__Entries shown__.
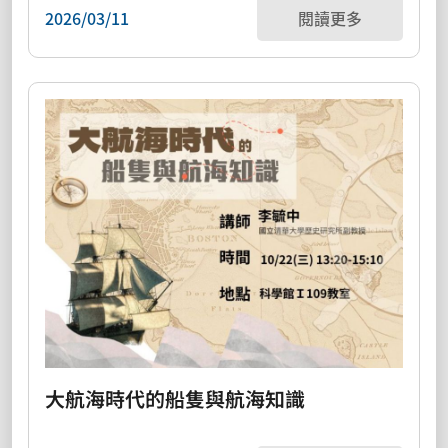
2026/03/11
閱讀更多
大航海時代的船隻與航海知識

* * *

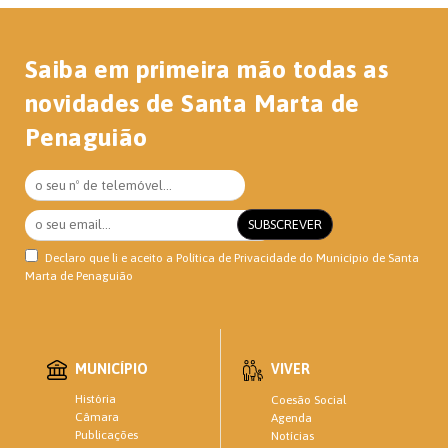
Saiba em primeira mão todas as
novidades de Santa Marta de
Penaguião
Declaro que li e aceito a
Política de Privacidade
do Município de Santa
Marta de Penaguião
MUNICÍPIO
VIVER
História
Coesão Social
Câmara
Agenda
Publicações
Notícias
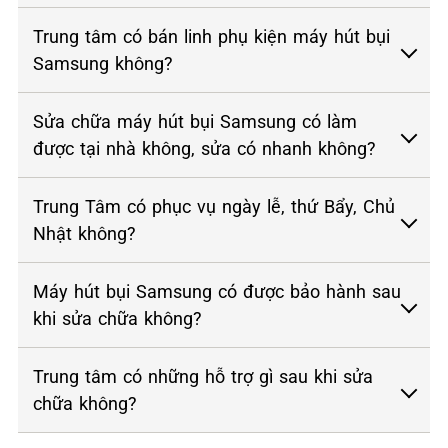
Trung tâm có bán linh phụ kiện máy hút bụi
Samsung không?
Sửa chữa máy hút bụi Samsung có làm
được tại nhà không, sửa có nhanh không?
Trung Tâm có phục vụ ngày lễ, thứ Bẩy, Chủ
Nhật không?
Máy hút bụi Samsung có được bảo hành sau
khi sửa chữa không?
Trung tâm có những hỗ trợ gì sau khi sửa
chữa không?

__Action item__. Count the lines in the data above that contain the word "không". Give only the number.

__Written answer__. 5